Paul and Sophie meet at a job interview, commiserating over the steady stream of handsome, well-dressed, competent-looking people interviewing ahead of them. They both know that, if added together, they might total a whole personality (but not a very interesting one). They are both surprised to meet each other again on starting day at the new job. They are surprised again at the mind-numbing boredom of the apparently senseless tasks they are given, but even more suprised at the weirdness that starts to emerge as they sort and file. Was that really a love letter from Sophie to Paul in the archives - dated 100 years ago?

That's where the story really starts, and Holt steers it along an amusing route in his trademark form: the hero never quite knowing what's going on, in and out the mysterious doorways, and increasing strangeness right to the end.
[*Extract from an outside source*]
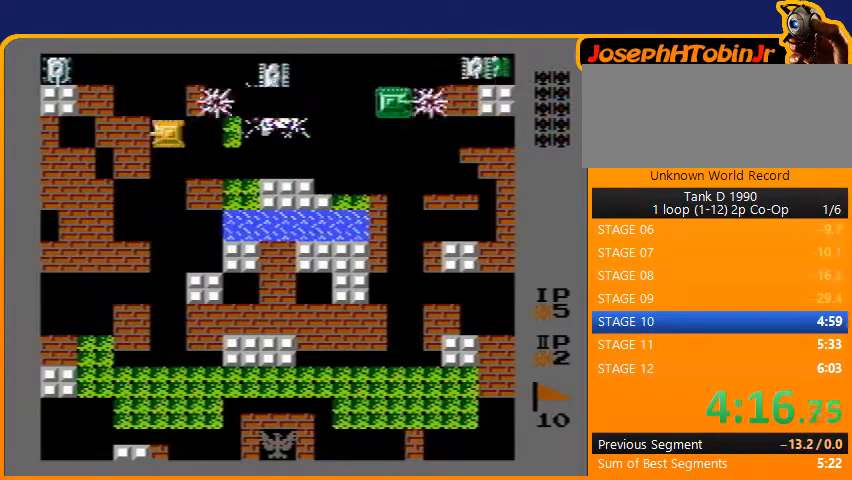
{"buttons": ["B", "DPAD_RIGHT"], "events": [[33, "DPAD_LEFT", "up"], [33, "DPAD_UP", "down"], [400, "DPAD_RIGHT", "down"], [400, "DPAD_UP", "up"], [433, "B", "down"]]}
This time Holt adds a comical attempt at romance between two people who seem to like the idea, but don't quite know how to go about it. (That anarcho-socialist ceramics performance artist doesn't help anything.)

This is a good one, but I think Holt put a lot more book around the story than it really needed. Yes, we see from the start that Paul and Sophie are both the Novacaine of social sensation. Yes, we are tantalized by the gathering clues that all is not what it seemed. I think all that could have been established in a bit les than 175 pages, though, and the next 200+ pages were only a bit more tightly-packed.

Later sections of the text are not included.